Arbitration agreements between employers and employees are very common. As of 2018, an Economic Policy Institute poll estimated that 56% of private-sector, non-union employees were subject to such agreements. Based on recent developments in arbitration law, that figure has surely risen. Arbitration of employee disputes can carry with it certain advantages. Perhaps the primary reason that companies have arbitration agreements with their employees is because, unless such agreements are drafted specifically to include class or collective arbitration, they preclude class or collective treatment of claims. See Lamps Plus v. Varela, 139 S. Ct. 1407, 1419 (2019). A properly drafted and executed arbitration agreement governed by the Federal Arbitration Act (FAA) is a powerful defense to employment-related collective or class actions.

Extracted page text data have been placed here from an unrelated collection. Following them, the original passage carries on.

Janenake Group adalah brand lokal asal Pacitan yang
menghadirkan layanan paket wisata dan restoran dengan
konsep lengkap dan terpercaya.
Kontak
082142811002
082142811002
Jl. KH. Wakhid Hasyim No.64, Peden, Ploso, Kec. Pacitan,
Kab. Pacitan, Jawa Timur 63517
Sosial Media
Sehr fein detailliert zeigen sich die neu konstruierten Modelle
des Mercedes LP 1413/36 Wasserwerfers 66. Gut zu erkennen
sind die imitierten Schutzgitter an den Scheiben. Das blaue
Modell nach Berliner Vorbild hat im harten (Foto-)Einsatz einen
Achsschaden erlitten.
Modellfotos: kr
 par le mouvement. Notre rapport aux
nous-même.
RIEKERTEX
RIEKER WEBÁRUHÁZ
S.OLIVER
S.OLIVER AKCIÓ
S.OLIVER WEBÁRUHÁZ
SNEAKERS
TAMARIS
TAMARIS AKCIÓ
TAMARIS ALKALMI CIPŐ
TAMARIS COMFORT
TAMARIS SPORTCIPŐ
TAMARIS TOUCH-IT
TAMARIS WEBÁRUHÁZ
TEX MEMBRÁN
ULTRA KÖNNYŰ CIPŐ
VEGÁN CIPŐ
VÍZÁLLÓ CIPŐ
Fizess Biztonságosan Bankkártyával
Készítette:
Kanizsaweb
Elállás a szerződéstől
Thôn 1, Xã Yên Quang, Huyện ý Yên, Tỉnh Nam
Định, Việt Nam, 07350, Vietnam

However, outside of its class-busting properties, arbitration can be a mixed bag for employers. Arbitrations typically require much heftier filing fees than do courts and require paying fees directly to the arbitration administrator and the arbitrator. Many employers have found that summary disposition of cases can be more difficult to come by in arbitration, as compared to, for example, federal district court. Add to this limited rights to appeal, the perception (right or wrong) that arbitrators sometimes “split the baby,” and employers may wonder if there are alternatives to arbitrating all of their employment disputes. Could an employer and its employee, for instance, agree to arbitrate only those claims that pose a threat of class or collective treatment? Or, alternatively, does an employer need arbitration at all? Is it possible to agree with an employee to waive proceeding as a representative or participant in a class or collective action without also agreeing to arbitrate?